*** EXTRACT PROVIDED Section Begins ***

The World Health Organization (WHO) defines health as a state of complete physical, mental, and social well-being, not merely the absence of disease.

Components of Health

  • Physical health: Body systems functioning properly.
  • Mental health: Maintaining emotional and psychological balance.
  • Social well-being: Fulfillment of basic human needs, including peace, food, education, a decent wage, and social justice.

Note: Any change in the body that results in a loss of health is considered a disease.

Key Medical Terminology

  • Aetiology: The study of the causes of a disease.
  • Symptoms: Subjective evidence of disease perceived by the patient (e.g., pain, fatigue, sadness, loss of appetite).
  • Signs: Objective evidence of disease observed by a medical professional (e.g., fever, diarrhea, skin rash, vomiting).

Classification of Diseases

  • Infectious: Caused by pathogens (microorganisms). A pathogen enters the body and reproduces, causing an infection.
  • Non-infectious: Diseases not caused by pathogens.

Types of Pathogens

  • Virus: Not considered true living things as they require a host cell to reproduce (e.g., flu, chickenpox).
  • Bacteria: Unicellular prokaryotic organisms (e.g., tetanus, salmonella).
  • Fungi: Multi- or unicellular eukaryotic organisms (e.g., athlete's foot).
  • Protozoa: Unicellular eukaryotic organisms (e.g., malaria, sleeping sickness).

Transmission of Infectious Diseases

  • Agent: The pathogen causing the disease (virus, bacteria, protozoa, or fungi).
  • Reservoir: The environment where a pathogen lives and reproduces:
    • Environmental: Soil, water.
    • Animal or Human: A sick person or a carrier (someone who has the pathogen but shows no symptoms).

*** EXTRACT PROVIDED Section Ends ***

## REQUIRED TASKS
1. Answer these from the health notes:
(a) What is a carrier?
(b) Which two diseases are named as examples of protozoan infections?
(c) Which two environmental reservoirs are listed?
2. Do these statements agree with the health notes? Answer yes or no for each, and quote the words that decide it.
(a) Viruses are considered true living things.
(b) Fever is given as an example of a sign.
(c) Bacteria are described as multicellular eukaryotic organisms.
3. Write the next part of the health notes, picking up after the last point on reservoirs.
The listing plays no part in this work.

*** GIVEN INFORMATION Section Begins ***

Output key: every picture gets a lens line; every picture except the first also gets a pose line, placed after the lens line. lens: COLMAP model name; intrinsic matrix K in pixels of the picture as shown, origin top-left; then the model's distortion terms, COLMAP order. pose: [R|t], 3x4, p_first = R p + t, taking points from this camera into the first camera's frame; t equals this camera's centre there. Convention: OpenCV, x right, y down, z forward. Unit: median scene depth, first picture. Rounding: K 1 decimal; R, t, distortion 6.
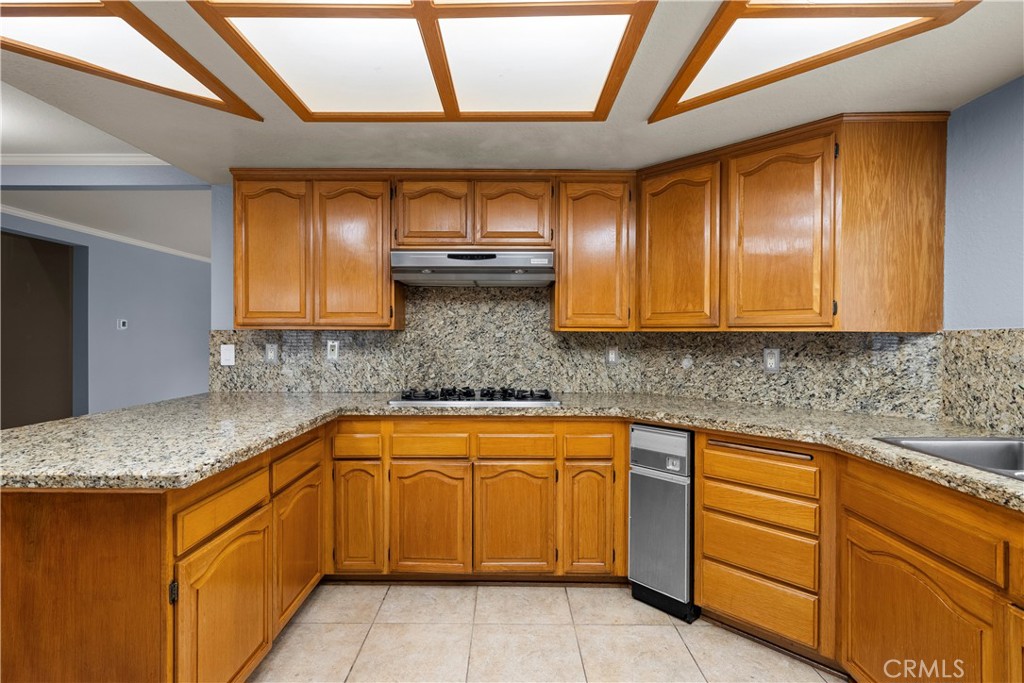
lens RADIAL K [[511.3, 0, 511.3], [0, 511.3, 339.6], [0, 0, 1]] dist [-0.005690, -0.000107]
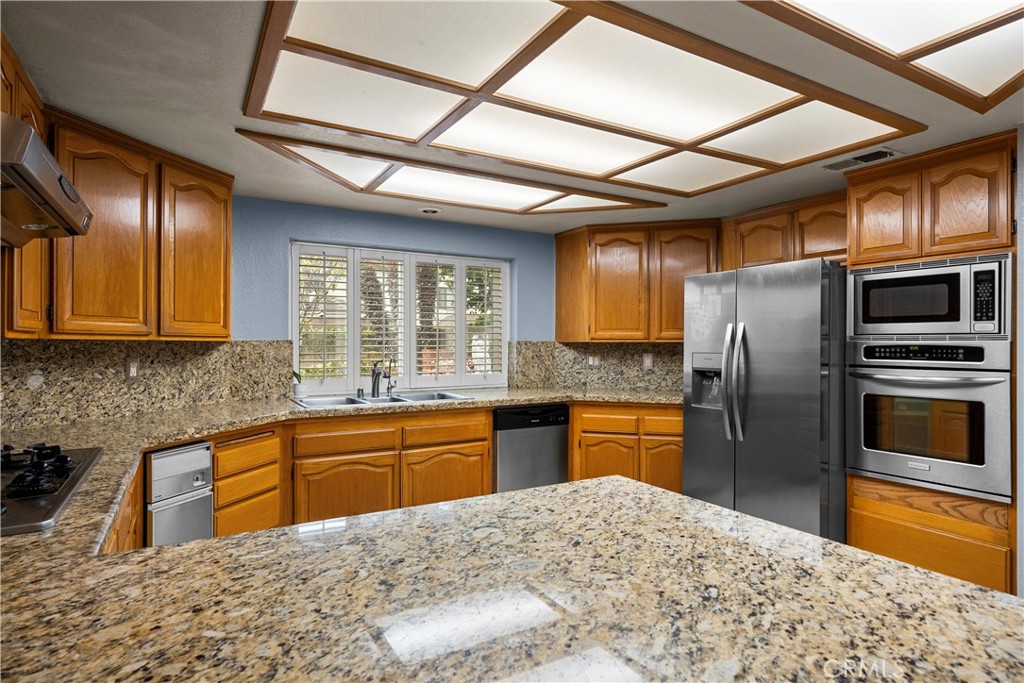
lens RADIAL K [[550.6, 0, 508.6], [0, 550.6, 342.7], [0, 0, 1]] dist [0.001933, -0.001062]
pose [[-0.515265, -0.003398, 0.857024, -0.822563], [0.001937, 0.999985, 0.005129, -0.015683], [-0.857029, 0.004303, -0.515251, 0.981080]]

*** GIVEN INFORMATION Section Ends ***

## SET OF ANSWERS
1.
(a) Someone who has the pathogen but shows no symptoms.
(b) Malaria and sleeping sickness.
(c) Soil and water.

2.
(a) No: "Not considered true living things as they require a host cell to reproduce"
(b) Yes: "Objective evidence of disease observed by a medical professional (e.g., fever, diarrhea, skin rash, vomiting)"
(c) No: "Unicellular prokaryotic organisms"

3.
  • Vector: An organism that carries and transmits the pathogen without being infected itself (e.g., mosquitoes, rats). Some organisms act as both vector and reservoir.
  • Host: The organism that becomes infected after the pathogen bypasses physical body barriers.

Methods of Pathogen Transmission

  • Direct contact: Person-to-person transmission via touching, kissing, or sexual contact.
  • Indirect contact: Transmission via vehicles (objects, food) or vectors (animals).

Portals of Entry into Hosts

  • Skin: Open wounds (e.g., tetanus, rabies, malaria).
  • Digestive system: Contaminated food or water (e.g., cholera, salmonella).
  • Respiratory system: Inhalation (e.g., flu, tuberculosis).
  • Genital system: Sexual contact (e.g., AIDS, syphilis).

Epidemiological Classifications

  • Endemic: Continually present in a specific region or population (e.g., malaria in tropical areas).
  • Epidemic: Spreads rapidly and affects a large number of people simultaneously.
  • Pandemic: Affects a very large geographical area or reaches all parts of the world (e.g., AIDS).